3 Tips for Writing a Good Book Report

Most students can't get their head around book reports. Can't you just talk about what happened in the book, and be done with it? Unfortunately, no; book reports require some creative thinking and writing skills that most students haven't fully developed. To overcome the annoyances of book report writing, however, students need only to remember three key tips. These tips will work to help any student overcome a book report, regardless of difficulty, length or nature of the report.

  • Do everything you can to understand the book. You won't be able to create a viable book report if you have no idea what the text is talking about. If you're halfway through Moby Dick and you still can't figure out who Ishmael is, you're in trouble. It's your responsibility to ensure that you have a thorough knowledge of the books events, characters, settings and themes. This may require slow, close reading; re-reading of difficult parts; note-taking, or outside assistance from explanatory websites. Sometimes, online sites like sparknotes can actually benefit your understanding of the text. Before you even think about putting pen to paper, make sure you understand the book!
  • Plan and outline. It's important to remember that a book report is just like any other written assignment - like any other essay. It requires an introduction, body and conclusion that effectively demonstrates a knowledge of the text and great critical thinking skills. To do this successfully, you must compose an outline. An outline for a book report is fairly simple. You create a bulleted list of general ideas. Start with your introduction. Afterwards, go to your first body paragraph - jot down quick notes or phrases on how you'll describe the text.
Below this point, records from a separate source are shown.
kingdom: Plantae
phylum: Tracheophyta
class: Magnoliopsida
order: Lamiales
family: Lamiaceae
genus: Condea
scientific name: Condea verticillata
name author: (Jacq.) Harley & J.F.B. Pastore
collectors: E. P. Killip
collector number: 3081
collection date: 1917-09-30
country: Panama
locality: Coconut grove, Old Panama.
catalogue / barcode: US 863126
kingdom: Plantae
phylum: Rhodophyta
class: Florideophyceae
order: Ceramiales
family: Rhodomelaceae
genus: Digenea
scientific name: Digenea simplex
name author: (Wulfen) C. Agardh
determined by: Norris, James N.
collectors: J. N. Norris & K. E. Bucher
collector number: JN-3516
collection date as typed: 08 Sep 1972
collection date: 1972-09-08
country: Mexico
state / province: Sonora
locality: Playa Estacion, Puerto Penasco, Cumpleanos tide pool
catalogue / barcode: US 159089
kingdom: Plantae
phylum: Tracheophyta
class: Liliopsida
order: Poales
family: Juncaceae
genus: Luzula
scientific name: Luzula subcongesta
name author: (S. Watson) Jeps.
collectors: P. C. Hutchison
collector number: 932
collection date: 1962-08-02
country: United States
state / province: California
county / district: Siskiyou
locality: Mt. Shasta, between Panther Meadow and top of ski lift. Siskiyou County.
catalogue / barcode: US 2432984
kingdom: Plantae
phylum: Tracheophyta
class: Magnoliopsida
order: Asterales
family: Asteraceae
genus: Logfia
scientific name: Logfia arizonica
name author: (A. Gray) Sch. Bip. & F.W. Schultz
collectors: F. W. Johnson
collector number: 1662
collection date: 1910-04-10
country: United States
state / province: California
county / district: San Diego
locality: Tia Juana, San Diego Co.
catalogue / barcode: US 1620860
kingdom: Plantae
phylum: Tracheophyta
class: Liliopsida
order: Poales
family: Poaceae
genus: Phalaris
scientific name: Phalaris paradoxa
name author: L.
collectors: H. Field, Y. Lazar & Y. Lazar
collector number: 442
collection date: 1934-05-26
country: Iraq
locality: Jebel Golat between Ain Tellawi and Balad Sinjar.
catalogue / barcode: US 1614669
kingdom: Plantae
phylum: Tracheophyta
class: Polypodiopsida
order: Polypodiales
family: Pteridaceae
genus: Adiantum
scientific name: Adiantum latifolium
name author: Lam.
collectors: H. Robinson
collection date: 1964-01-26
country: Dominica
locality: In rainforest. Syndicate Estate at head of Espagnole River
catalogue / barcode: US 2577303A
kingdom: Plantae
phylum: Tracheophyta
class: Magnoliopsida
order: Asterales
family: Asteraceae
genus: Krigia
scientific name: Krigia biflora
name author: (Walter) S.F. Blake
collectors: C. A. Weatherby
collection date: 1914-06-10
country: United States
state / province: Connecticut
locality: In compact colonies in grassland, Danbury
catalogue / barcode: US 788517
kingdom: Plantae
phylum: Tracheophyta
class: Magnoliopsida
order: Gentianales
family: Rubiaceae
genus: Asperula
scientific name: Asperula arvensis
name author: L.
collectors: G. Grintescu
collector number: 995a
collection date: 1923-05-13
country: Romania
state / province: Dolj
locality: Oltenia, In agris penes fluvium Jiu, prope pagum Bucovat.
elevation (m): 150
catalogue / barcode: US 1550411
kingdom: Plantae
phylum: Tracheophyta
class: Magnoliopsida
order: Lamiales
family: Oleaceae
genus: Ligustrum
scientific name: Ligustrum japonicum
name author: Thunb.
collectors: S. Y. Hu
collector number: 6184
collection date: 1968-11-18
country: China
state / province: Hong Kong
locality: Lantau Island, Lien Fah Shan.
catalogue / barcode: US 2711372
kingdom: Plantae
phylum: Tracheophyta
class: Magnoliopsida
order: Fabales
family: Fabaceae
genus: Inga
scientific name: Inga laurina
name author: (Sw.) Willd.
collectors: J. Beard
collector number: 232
Your body will also need to include note for a paragraph on your critical analysis of the text. Of course, you will also have to include a conclusion. Essay maps are also great for outlining book reports, but try whatever outlining technique works for you.
  • Proof and edit. Always, always, always go back and re-read what you've written. You can end up saving yourself from minor errors and tiny, catastrophic mistakes - such as identifying the wrong character or event in the wrong place. You can also re-read to determine the competency of your critical analysis and revise for better organization. The best writers always go back over their work when it's finished, so if you want the best possible book report, make sure to do the same!